*JOB 1*: Write out the entire mailing-list reply about buffering the AST and symbol tables, word for word.

*PAGE*:
§
On Mon, 2005-03-14 at 11:43 +1100, Manuel M T Chakravarty wrote:
Duncan,
To be honest, I am not too keen on using files to buffer the AST and symbol tables, as it adds another level of complexity.
Sadly this is quite true. I was commenting to some other Haskell hackers that there's probably a paper or so in designing a framwork / techniques for writing external algorithms in Haskell (ones where the dataset is not expected to fit in main memory).
Moreover, an operation that is performed whenever C declarations are analysed is declaration chasing, where name analysis (using functions from CTrav.hs) follows declarations involving typedefs. Depending on where the types are defined, access can be non-local and may slow everything down quite a bit.
Right, as I recall one of the maps was read-write but the others were write only.
§
*SOURCE MATERIAL*:
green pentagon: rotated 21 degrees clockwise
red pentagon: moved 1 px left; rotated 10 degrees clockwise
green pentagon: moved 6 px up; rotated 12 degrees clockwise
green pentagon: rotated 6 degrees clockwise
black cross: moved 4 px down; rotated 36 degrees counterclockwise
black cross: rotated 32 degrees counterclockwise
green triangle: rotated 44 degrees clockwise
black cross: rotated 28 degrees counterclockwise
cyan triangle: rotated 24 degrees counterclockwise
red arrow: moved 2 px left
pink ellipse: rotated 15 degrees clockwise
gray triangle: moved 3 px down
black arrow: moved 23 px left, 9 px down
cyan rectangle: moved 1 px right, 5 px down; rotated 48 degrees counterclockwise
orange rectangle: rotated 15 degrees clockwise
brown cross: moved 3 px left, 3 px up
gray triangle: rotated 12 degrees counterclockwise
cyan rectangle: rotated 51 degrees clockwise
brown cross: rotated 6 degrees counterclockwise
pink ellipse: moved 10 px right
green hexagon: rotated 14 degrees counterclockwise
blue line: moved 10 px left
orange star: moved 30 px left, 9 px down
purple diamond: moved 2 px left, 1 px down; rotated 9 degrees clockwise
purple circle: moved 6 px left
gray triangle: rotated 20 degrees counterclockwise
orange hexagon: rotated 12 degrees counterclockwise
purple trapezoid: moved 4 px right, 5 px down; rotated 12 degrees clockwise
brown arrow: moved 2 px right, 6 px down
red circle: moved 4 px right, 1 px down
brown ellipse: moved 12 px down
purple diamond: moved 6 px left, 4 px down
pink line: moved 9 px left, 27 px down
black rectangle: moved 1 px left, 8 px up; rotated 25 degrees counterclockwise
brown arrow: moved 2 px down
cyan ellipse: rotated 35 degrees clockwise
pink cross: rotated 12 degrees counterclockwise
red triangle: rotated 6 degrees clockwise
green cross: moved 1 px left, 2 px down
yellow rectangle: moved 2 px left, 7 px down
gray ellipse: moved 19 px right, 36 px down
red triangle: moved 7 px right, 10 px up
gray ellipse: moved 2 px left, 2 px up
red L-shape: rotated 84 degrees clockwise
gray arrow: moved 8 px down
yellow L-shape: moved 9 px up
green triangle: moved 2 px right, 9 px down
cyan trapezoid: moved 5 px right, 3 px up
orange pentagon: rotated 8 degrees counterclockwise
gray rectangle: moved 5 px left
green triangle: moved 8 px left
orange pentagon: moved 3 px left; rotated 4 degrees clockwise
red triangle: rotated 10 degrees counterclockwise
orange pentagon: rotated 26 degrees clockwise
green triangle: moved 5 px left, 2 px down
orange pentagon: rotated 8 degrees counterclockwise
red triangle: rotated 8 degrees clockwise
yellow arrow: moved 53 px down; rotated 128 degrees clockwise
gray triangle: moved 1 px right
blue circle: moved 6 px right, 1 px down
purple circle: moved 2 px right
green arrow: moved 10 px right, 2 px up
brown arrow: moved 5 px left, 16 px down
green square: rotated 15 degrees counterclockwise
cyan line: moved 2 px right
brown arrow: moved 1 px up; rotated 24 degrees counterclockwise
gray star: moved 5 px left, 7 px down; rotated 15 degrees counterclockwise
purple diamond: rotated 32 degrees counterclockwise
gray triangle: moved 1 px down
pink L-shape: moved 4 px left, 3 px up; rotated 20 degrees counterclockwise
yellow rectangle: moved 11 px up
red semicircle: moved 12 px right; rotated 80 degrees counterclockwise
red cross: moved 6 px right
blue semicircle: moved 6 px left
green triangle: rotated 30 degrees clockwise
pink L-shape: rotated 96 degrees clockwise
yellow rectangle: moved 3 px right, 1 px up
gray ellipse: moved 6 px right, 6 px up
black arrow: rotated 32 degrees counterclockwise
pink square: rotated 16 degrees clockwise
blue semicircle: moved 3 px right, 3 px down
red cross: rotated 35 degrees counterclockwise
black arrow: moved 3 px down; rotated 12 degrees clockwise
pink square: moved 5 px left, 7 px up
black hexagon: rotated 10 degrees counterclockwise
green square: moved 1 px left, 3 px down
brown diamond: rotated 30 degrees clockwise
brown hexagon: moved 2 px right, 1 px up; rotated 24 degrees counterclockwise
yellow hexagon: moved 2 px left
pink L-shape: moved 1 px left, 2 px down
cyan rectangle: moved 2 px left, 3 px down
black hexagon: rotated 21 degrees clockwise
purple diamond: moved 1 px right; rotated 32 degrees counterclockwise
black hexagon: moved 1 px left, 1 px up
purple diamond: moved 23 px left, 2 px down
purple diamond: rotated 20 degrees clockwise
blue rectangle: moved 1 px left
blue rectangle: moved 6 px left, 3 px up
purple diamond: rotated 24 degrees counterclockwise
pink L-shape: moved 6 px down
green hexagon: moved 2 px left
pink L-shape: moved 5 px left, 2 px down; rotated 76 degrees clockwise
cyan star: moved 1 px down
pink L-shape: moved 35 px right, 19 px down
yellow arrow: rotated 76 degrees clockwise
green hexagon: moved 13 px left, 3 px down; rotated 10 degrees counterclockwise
§
*JOB 2*: Rewrite the stretch of the listing from its first line through the line containing "pink line: moved 9 px left, 27 px down", replacing "counterclockwise" with "anticlockwise" and keeping everything else the same. Give only that stretch.

*EXPECTED ANSWER 1*:
On Mon, 2005-03-14 at 11:43 +1100, Manuel M T Chakravarty wrote:
Duncan,
To be honest, I am not too keen on using files to buffer the AST and symbol tables, as it adds another level of complexity.
Sadly this is quite true. I was commenting to some other Haskell hackers that there's probably a paper or so in designing a framwork / techniques for writing external algorithms in Haskell (ones where the dataset is not expected to fit in main memory).
Moreover, an operation that is performed whenever C declarations are analysed is declaration chasing, where name analysis (using functions from CTrav.hs) follows declarations involving typedefs. Depending on where the types are defined, access can be non-local and may slow everything down quite a bit.
Right, as I recall one of the maps was read-write but the others were write only.

*EXPECTED ANSWER 2*:
green pentagon: rotated 21 degrees clockwise
red pentagon: moved 1 px left; rotated 10 degrees clockwise
green pentagon: moved 6 px up; rotated 12 degrees clockwise
green pentagon: rotated 6 degrees clockwise
black cross: moved 4 px down; rotated 36 degrees anticlockwise
black cross: rotated 32 degrees anticlockwise
green triangle: rotated 44 degrees clockwise
black cross: rotated 28 degrees anticlockwise
cyan triangle: rotated 24 degrees anticlockwise
red arrow: moved 2 px left
pink ellipse: rotated 15 degrees clockwise
gray triangle: moved 3 px down
black arrow: moved 23 px left, 9 px down
cyan rectangle: moved 1 px right, 5 px down; rotated 48 degrees anticlockwise
orange rectangle: rotated 15 degrees clockwise
brown cross: moved 3 px left, 3 px up
gray triangle: rotated 12 degrees anticlockwise
cyan rectangle: rotated 51 degrees clockwise
brown cross: rotated 6 degrees anticlockwise
pink ellipse: moved 10 px right
green hexagon: rotated 14 degrees anticlockwise
blue line: moved 10 px left
orange star: moved 30 px left, 9 px down
purple diamond: moved 2 px left, 1 px down; rotated 9 degrees clockwise
purple circle: moved 6 px left
gray triangle: rotated 20 degrees anticlockwise
orange hexagon: rotated 12 degrees anticlockwise
purple trapezoid: moved 4 px right, 5 px down; rotated 12 degrees clockwise
brown arrow: moved 2 px right, 6 px down
red circle: moved 4 px right, 1 px down
brown ellipse: moved 12 px down
purple diamond: moved 6 px left, 4 px down
pink line: moved 9 px left, 27 px down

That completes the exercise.